昼食をとるタリバン戦闘員(6月22日)|Rodrigo Abd / AP Photo

◆イスラム過激派が20あまり存在するアフガニスタン
 そして、最新のブリーフィングレポートは、アルカイダだけでなく、東トルキスタン・イスラム運動(ETIM)の残党勢力、パキスタン・タリバン、イスラミックジハードグループ、東トルキスタン・イスラム運動、イスラム国ホラサン州など、今日アフガニスタンには20あまりのイスラム過激派が存在すると言及した。特に、そのなかでもイスラム国ホラサン州の活動が最も活発で、近年はパキスタンやロシア、中国の権益を狙ったテロも繰り返し、特に中国権益を狙う強い意思を発信している。

 ブリーフィングレポートによると、昨年からイスラム国ホラサン州は国内で190以上もの自爆テロを行い、1300人以上が死傷したとされる。
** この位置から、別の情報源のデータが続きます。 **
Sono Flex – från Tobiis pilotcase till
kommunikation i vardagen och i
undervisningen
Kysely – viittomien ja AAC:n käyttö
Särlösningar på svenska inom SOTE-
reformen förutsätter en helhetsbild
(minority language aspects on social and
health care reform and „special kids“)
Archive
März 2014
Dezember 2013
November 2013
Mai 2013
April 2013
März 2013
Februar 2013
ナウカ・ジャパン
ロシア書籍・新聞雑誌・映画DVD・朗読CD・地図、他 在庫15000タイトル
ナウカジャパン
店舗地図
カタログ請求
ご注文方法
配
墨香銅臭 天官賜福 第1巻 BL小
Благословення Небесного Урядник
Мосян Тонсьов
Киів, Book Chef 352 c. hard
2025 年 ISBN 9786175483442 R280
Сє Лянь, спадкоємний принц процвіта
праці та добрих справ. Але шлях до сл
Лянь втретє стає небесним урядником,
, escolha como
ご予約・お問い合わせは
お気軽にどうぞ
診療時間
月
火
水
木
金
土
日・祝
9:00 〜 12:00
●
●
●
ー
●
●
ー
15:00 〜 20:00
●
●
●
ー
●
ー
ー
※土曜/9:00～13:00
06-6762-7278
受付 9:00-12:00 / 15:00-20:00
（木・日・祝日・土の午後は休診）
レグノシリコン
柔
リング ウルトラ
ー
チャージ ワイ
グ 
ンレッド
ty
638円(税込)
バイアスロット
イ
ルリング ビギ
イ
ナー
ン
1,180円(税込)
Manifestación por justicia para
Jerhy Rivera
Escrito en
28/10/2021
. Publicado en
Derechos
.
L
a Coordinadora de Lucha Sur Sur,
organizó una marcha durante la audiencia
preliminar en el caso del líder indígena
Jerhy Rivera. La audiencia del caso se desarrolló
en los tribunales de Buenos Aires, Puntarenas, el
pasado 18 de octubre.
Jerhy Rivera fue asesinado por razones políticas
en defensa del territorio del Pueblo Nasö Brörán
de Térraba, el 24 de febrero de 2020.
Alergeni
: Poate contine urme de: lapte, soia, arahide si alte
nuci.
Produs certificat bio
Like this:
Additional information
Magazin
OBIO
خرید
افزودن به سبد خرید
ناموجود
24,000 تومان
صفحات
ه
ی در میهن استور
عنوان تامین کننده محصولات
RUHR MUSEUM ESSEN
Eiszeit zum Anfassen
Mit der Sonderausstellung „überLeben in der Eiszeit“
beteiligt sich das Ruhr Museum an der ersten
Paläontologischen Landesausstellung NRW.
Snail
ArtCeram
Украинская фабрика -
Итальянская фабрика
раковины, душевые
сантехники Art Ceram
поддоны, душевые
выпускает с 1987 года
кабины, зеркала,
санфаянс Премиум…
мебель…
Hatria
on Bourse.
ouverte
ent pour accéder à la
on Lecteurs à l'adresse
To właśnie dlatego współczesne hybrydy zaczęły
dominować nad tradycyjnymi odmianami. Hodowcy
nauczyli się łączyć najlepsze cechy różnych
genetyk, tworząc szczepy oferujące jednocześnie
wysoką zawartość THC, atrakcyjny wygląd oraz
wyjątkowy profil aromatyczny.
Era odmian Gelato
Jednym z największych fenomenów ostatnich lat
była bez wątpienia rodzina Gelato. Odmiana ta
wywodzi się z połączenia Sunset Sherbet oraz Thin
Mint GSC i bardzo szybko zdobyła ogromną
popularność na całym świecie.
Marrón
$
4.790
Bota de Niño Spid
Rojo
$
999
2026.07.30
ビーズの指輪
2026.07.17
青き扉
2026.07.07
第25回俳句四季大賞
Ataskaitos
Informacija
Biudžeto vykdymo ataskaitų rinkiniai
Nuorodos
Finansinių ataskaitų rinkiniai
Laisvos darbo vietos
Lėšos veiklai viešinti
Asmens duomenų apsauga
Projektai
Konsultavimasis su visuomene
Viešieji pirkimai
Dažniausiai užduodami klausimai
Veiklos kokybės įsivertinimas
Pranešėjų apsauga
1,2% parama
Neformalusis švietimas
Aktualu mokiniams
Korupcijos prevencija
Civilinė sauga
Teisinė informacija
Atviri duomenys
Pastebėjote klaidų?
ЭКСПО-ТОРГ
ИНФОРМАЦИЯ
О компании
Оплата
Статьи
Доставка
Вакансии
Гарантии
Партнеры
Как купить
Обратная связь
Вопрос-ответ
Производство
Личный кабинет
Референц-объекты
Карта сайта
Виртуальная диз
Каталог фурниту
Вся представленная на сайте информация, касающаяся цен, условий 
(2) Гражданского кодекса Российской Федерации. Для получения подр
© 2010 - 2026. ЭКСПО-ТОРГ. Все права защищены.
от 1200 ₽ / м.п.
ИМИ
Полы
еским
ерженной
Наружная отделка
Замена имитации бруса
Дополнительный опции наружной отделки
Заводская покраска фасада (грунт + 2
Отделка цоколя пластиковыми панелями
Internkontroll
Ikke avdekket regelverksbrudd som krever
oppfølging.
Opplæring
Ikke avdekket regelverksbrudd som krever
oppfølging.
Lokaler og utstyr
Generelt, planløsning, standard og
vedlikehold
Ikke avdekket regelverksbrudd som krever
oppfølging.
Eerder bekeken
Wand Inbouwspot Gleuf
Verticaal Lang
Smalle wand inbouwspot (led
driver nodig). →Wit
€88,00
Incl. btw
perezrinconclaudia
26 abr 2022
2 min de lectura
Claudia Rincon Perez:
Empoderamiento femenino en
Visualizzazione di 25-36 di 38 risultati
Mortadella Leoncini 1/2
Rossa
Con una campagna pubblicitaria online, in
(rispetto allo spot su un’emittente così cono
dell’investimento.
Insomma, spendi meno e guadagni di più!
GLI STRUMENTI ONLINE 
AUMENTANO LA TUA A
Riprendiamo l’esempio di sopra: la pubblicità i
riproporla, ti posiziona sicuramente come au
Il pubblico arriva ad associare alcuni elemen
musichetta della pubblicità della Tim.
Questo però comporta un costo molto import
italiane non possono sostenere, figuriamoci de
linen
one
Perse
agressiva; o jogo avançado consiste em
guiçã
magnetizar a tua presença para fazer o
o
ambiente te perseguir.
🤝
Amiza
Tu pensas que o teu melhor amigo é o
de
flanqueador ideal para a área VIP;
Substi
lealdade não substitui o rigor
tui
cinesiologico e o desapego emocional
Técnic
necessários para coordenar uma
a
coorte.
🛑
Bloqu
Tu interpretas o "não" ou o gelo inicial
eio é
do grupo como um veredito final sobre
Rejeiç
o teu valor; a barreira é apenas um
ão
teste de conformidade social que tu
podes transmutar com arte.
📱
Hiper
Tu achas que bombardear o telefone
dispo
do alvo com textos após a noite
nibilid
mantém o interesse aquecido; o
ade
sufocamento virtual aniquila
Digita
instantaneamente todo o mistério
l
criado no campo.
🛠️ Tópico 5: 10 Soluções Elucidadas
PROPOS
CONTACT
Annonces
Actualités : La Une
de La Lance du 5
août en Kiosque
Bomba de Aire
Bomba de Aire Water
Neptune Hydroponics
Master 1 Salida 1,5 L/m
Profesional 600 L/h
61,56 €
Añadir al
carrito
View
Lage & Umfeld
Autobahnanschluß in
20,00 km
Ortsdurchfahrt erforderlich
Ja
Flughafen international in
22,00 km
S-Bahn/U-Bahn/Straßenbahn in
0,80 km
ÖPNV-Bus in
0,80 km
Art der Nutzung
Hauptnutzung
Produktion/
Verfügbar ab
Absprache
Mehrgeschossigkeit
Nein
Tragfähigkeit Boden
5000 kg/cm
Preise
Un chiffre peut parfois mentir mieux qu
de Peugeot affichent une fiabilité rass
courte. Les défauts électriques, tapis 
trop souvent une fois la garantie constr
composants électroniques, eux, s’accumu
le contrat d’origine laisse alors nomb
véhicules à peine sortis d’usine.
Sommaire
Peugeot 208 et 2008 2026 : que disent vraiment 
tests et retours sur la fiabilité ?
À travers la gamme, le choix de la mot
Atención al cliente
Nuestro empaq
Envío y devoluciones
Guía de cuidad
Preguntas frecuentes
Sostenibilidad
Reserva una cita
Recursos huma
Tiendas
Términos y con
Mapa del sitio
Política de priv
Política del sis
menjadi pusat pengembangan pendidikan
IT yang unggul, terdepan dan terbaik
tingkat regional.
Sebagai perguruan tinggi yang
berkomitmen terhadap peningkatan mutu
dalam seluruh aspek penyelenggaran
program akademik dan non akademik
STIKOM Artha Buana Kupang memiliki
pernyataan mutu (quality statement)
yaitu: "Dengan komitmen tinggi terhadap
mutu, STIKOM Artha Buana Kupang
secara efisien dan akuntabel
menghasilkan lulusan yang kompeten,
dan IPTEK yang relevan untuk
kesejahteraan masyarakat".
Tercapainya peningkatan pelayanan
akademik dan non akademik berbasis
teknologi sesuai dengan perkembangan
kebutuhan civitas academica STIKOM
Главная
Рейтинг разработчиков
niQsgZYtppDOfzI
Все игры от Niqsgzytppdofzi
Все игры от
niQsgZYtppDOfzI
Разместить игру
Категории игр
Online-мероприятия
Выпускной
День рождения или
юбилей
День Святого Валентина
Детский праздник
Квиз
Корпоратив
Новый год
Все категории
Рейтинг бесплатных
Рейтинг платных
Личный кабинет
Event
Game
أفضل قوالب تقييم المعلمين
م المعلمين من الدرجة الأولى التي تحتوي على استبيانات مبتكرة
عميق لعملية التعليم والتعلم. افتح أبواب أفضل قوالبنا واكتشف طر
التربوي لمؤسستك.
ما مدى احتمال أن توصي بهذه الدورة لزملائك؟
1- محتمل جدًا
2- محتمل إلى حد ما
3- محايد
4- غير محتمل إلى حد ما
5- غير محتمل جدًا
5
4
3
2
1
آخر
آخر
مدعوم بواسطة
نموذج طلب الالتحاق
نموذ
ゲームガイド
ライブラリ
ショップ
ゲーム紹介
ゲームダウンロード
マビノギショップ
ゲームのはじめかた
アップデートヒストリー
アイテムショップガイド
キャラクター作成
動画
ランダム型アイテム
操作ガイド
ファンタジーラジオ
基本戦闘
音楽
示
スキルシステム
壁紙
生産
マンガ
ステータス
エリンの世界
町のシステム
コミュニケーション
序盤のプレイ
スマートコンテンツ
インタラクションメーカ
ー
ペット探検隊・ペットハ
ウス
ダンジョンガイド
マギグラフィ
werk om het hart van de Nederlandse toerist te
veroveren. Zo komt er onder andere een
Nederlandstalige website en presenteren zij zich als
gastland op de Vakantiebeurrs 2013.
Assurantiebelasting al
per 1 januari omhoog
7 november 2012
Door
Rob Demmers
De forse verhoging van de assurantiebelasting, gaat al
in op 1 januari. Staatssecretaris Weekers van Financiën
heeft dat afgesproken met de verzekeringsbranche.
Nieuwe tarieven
タリバンの元メンバーも多く流入し、アフガニスタン各地でネットワークを構築するだけでなく、ウズベキスタン領土に向けて複数のロケットを発射するなど、国際社会の目がアフガニスタンに集まらないなか、国外テロに拍車をかけることが懸念される。米中央軍司令官なども以前から同様の指摘をしており、今後、「国際的には差し迫っていない」脅威が「差し迫った」脅威に変化していくことが懸念される。